Buffett bets big on efficiency

Before recession can turn to recovery someone needs to make a big bet and name the new game.
It just happened.
In what may be the climactic move of his long business career Warren Buffett has bet $44 billion on the Burlington Northern Santa Fe railroad and named the new game.
Efficiency.
Efficiency is what I like to call the low-hanging fruit of the War Against Oil.
Most attention here goes to energy production, to solar cells, wind farms and tidal engines. But you get exactly the same bottom-line impact from saving a barrel of oil as from replacing it with wind.

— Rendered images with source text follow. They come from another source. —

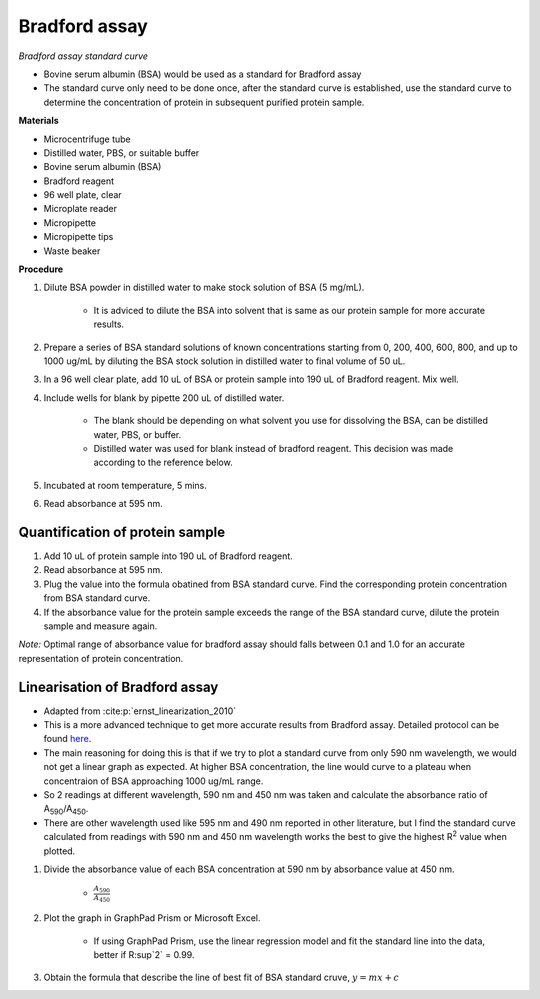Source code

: .. _bradford std:

Bradford assay
==============

*Bradford assay standard curve*

* Bovine serum albumin (BSA) would be used as a standard for Bradford assay 
* The standard curve only need to be done once, after the standard curve is established, use the standard curve to determine the concentration of protein in subsequent purified protein sample. 

**Materials**

* Microcentrifuge tube
* Distilled water, PBS, or suitable buffer
* Bovine serum albumin (BSA)
* Bradford reagent 
* 96 well plate, clear
* Microplate reader 
* Micropipette 
* Micropipette tips 
* Waste beaker

**Procedure**

#. Dilute BSA powder in distilled water to make stock solution of BSA (5 mg/mL). 

    * It is adviced to dilute the BSA into solvent that is same as our protein sample for more accurate results.  

#. Prepare a series of BSA standard solutions of known concentrations starting from 0, 200, 400, 600, 800, and up to 1000 ug/mL by diluting the BSA stock solution in distilled water to final volume of 50 uL.
#. In a 96 well clear plate, add 10 uL of BSA or protein sample into 190 uL of Bradford reagent. Mix well. 
#. Include wells for blank by pipette 200 uL of distilled water. 

    * The blank should be depending on what solvent you use for dissolving the BSA, can be distilled water, PBS, or buffer. 
    * Distilled water was used for blank instead of bradford reagent. This decision was made according to the reference below.  

#. Incubated at room temperature, 5 mins.
#. Read absorbance at 595 nm. 

Quantification of protein sample
--------------------------------

#. Add 10 uL of protein sample into 190 uL of Bradford reagent. 
#. Read absorbance at 595 nm. 
#. Plug the value into the formula obatined from BSA standard curve. Find the corresponding protein concentration from BSA standard curve.
#. If the absorbance value for the protein sample exceeds the range of the BSA standard curve, dilute the protein sample and measure again. 

*Note:* Optimal range of absorbance value for bradford assay should falls between 0.1 and 1.0 for an accurate representation of protein concentration. 

Linearisation of Bradford assay 
-------------------------------

* Adapted from :cite:p:`ernst_linearization_2010`
* This is a more advanced technique to get more accurate results from Bradford assay. Detailed protocol can be found `here <https://www.protocols.io/view/bradford-protein-assay-protein-concentration-measu-kqdg3pd9ql25/v1?step=3&u=%2Fview%2Fbradford-protein-assay-protein-concentration-measu-kqdg3pd9ql25%2Fv1>`_.
* The main reasoning for doing this is that if we try to plot a standard curve from only 590 nm wavelength, we would not get a linear graph as expected. At higher BSA concentration, the line would curve to a plateau when concentraion of BSA approaching 1000 ug/mL range. 
* So 2 readings at different wavelength, 590 nm and 450 nm was taken and calculate the absorbance ratio of A\ :sub:`590`\ /A\ :sub:`450`\ . 
* There are other wavelength used like 595 nm and 490 nm reported in other literature, but I find the standard curve calculated from readings with 590 nm and 450 nm wavelength works the best to give the highest R\ :sup:`2` value when plotted. 

#. Divide the absorbance value of each BSA concentration at 590 nm by absorbance value at 450 nm.

    * :math:`\frac{A_590}{A_450}`

#. Plot the graph in GraphPad Prism or Microsoft Excel.

    * If using GraphPad Prism, use the linear regression model and fit the standard line into the data, better if R\ :sup`2` = 0.99.

#. Obtain the formula that describe the line of best fit of BSA standard cruve, :math:`y=mx+c` 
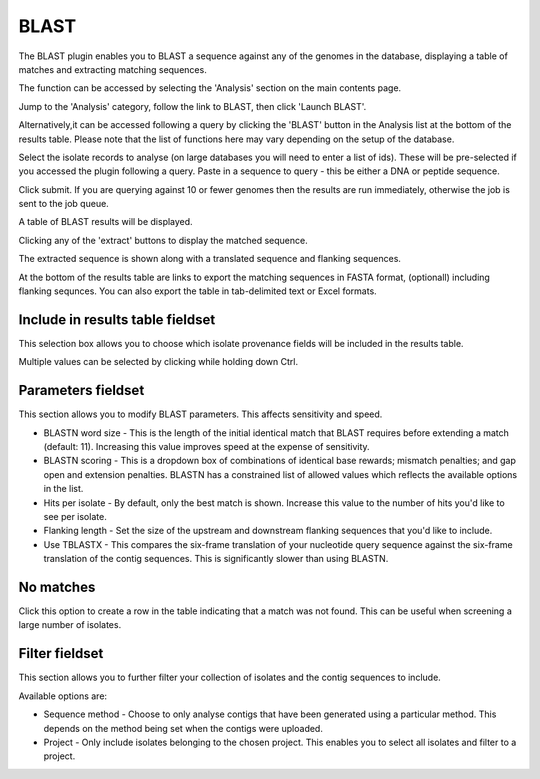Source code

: .. index::
   single: BLAST

*****
BLAST
*****
The BLAST plugin enables you to BLAST a sequence against any of the genomes in 
the database, displaying a table of matches and extracting matching sequences.

The function can be accessed by selecting the 'Analysis' section on the main 
contents page.

.. image:: /images/data_analysis/analysis.png

Jump to the 'Analysis' category, follow the link to BLAST, then click 
'Launch BLAST'.

.. image:: /images/data_analysis/blast.png

Alternatively,it can be accessed following a query by clicking the 'BLAST' 
button in the Analysis list at the bottom of the results table.  Please note 
that the list of functions here may vary depending on the setup of the 
database.

.. image:: /images/data_analysis/blast2.png

Select the isolate records to analyse (on large databases you will need to 
enter a list of ids). These will be pre-selected if you accessed the plugin 
following a query. Paste in a sequence to query - this be either a DNA or 
peptide sequence.

.. image:: /images/data_analysis/blast3.png

Click submit. If you are querying against 10 or fewer genomes then the results
are run immediately, otherwise the job is sent to the job queue.

A table of BLAST results will be displayed.

.. image:: /images/data_analysis/blast4.png

Clicking any of the 'extract' buttons to display the matched sequence.

.. image:: /images/data_analysis/blast5.png 

The extracted sequence is shown along with a translated sequence and flanking 
sequences. 

.. image:: /images/data_analysis/blast6.png

At the bottom of the results table are links to export the matching sequences 
in FASTA format, (optionall) including flanking sequnces.  You can also export
the table in tab-delimited text or Excel formats.

.. image:: /images/data_analysis/blast11.png

Include in results table fieldset
=================================
This selection box allows you to choose which isolate provenance fields will 
be included in the results table.

.. image:: /images/data_analysis/blast7.png

Multiple values can be selected by clicking while holding down Ctrl.

Parameters fieldset
===================
This section allows you to modify BLAST parameters.  This affects sensitivity 
and speed.

.. image:: /images/data_analysis/blast8.png

* BLASTN word size - This is the length of the initial identical match that 
  BLAST requires before extending a match (default: 11). Increasing this value
  improves speed at the expense of sensitivity.
* BLASTN scoring - This is a dropdown box of combinations of identical base 
  rewards; mismatch penalties; and gap open and extension penalties.  BLASTN 
  has a constrained list of allowed values which reflects the available options
  in the list.
* Hits per isolate - By default, only the best match is shown.  Increase this 
  value to the number of hits you'd like to see per isolate.
* Flanking length - Set the size of the upstream and downstream flanking 
  sequences that you'd like to include.
* Use TBLASTX - This compares the six-frame translation of your nucleotide 
  query sequence against the six-frame translation of the contig sequences. 
  This is significantly slower than using BLASTN.

No matches
==========

.. image:: /images/data_analysis/blast9.png

Click this option to create a row in the table indicating that a match was not
found.  This can be useful when screening a large number of isolates.

Filter fieldset
===============
This section allows you to further filter your collection of isolates and the 
contig sequences to include.

.. image:: /images/data_analysis/blast10.png

Available options are:

* Sequence method - Choose to only analyse contigs that have been generated 
  using a particular method. This depends on the method being set when the 
  contigs were uploaded.
* Project - Only include isolates belonging to the chosen project. This 
  enables you to select all isolates and filter to a project.
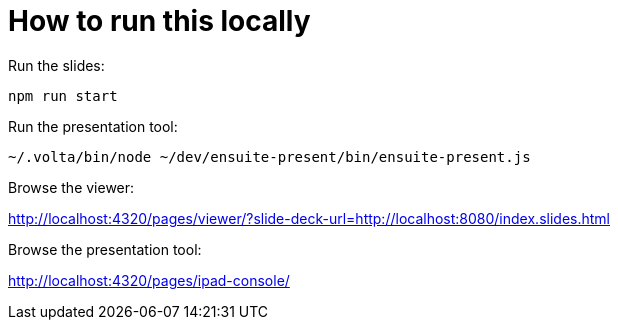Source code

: = How to run this locally

Run the slides:

```bash
npm run start
```

Run the presentation tool:

```bash
~/.volta/bin/node ~/dev/ensuite-present/bin/ensuite-present.js
```

Browse the viewer:

http://localhost:4320/pages/viewer/?slide-deck-url=http://localhost:8080/index.slides.html

Browse the presentation tool:

http://localhost:4320/pages/ipad-console/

Buffett spent 10 days on this deal, speeding the transition of Berkshire-Hathaway from a mutual fund dependent on its CEO into a conglomerate whose unit managers drive the stock price.
The question a lot of people will be asking, however, is what a 19th century business can possibly teach the 21st century?
A great deal.
- It takes a lot less to move a ton of freight by rail than by truck. The difference grows when you use hybrid or electric engines.
- Railroads can become a lot more flexible with computer controls, picking up loads at large plants and depositing them near central cities.
- America's renewable energy resources are mismatched to its economy. Most of our geothermal and solar potential is in the West, most people in the East. What's the best way to move this energy?
- There's also that mismatch between where we draw our imports, the Pacific, and where we use them, again the East.
- Burlington managers have been effective in using their right-of-way for fiber cable, giving them an Internet footprint.
- Burlington's right of way can also handle passenger trains. Railroads have the same cost advantages with people as they do with freight, once sunk costs are taken care of.
It's true this deal has something to say about Berkshire as well as Burlington. Buffett is not just making his company a conglomerate, but one that sells stock at popular prices.